■ REQUIRED WORK:
A - Revise the passage on the revolutions of 1848, beginning at the words "The food shortages" and stopping after "own self-governing country.". Replace "nationalism" with "patriotism".
B - In the passage on the revolutions of 1848, what two changes did the constitution drafted by the French revolutionaries make?

The food shortages reignited political demands for democracy. The middle class demanded more liberal societies and the working class called for economic justice. Both were also driven by nationalism, the belief that a group of people from the same culture have the right to their own self-governing country.

Painting of fierce battle scene with revolutionaries standing on top of a barricade while soldiers attack.

Revolutionaries man the barricades in Paris. By Horace Vernet, public domain.

 

In France, riots broke out in February 1848. Merchants, middle-class liberals, and factory workers united against the king, forcing him to step down. The revolutionaries drafted a constitution that extended the right to vote to all men and freed all enslaved people in France’s colonies.

But here’s the problem with diverse alliances: they’re diverse. The middle classes wanted political change, like the right to be represented in government. The working classes wanted economic change, such as reliable jobs, food, and housing.

French socialists, middle-class liberals, and peasants began to disagree. This allowed monarchists and conservatives were able to win elections. After violent protests in June led to government suppression and 10,000 deaths, an election was held. Louis Napoleon promised the middle classes some political rights, but nothing for the workers. He was elected president in December 1848 because of middle-class support. But in the end, he betrayed them too. By 1852, he dissolved the National Assembly, seized power, and declared himself Emperor Napoleon III.

■ DATA SEGMENT:
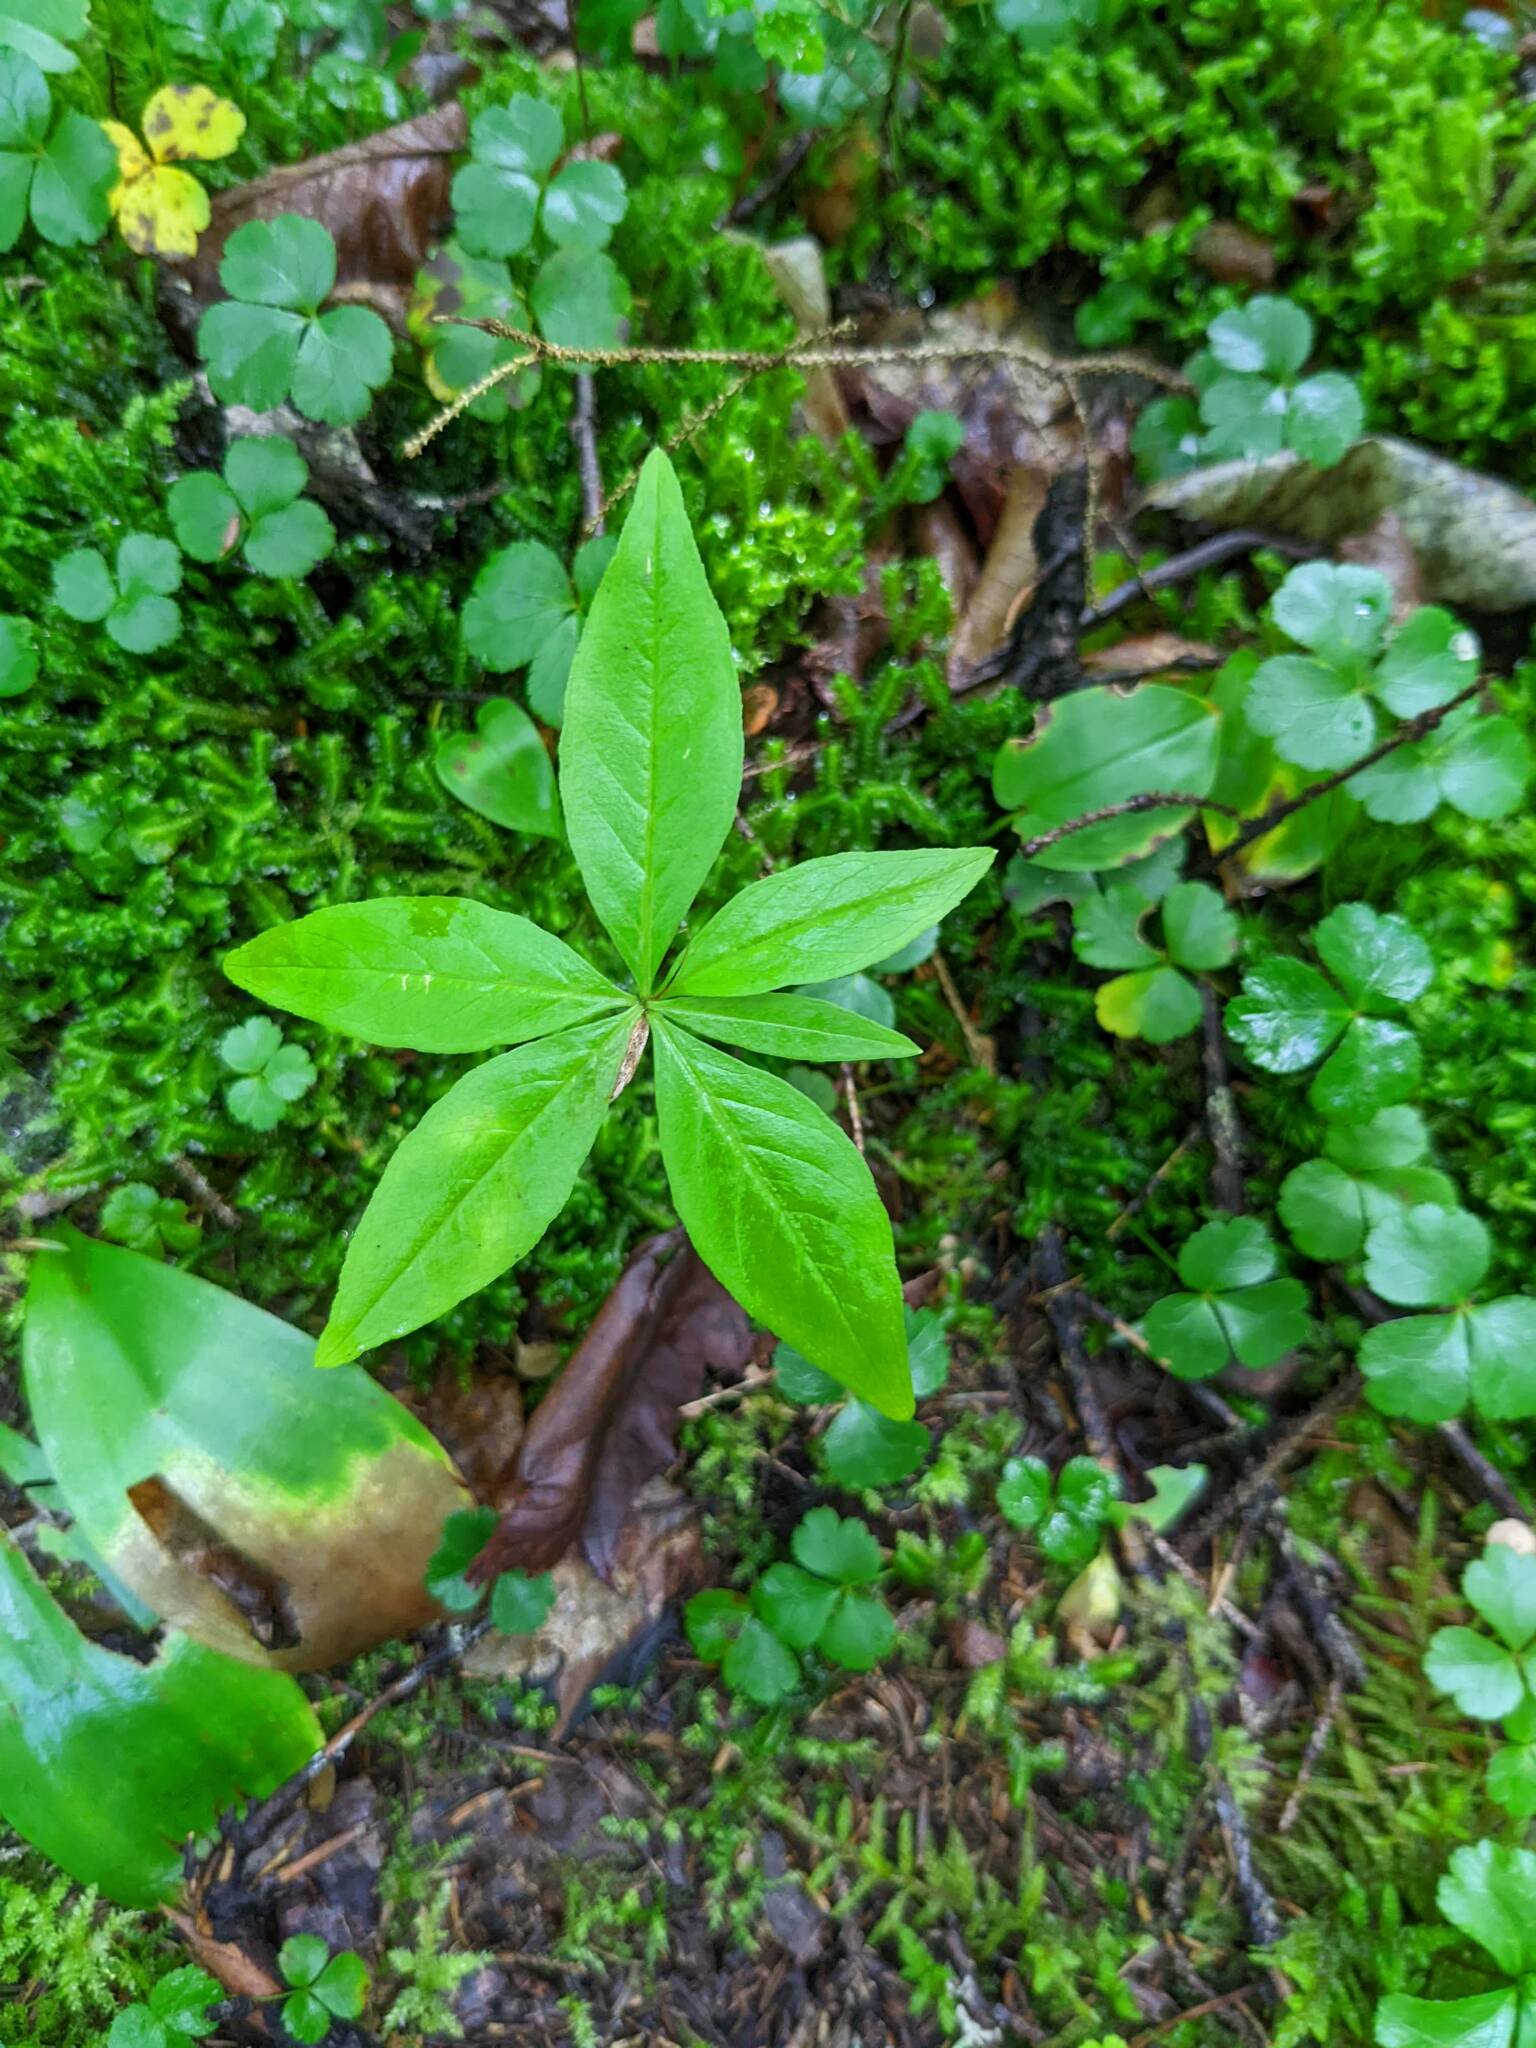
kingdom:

■ EXPECTED ANSWERS:
A -
The food shortages reignited political demands for democracy. The middle class demanded more liberal societies and the working class called for economic justice. Both were also driven by patriotism, the belief that a group of people from the same culture have the right to their own self-governing country.

B - It extended the right to vote to all men and freed all enslaved people in France’s colonies.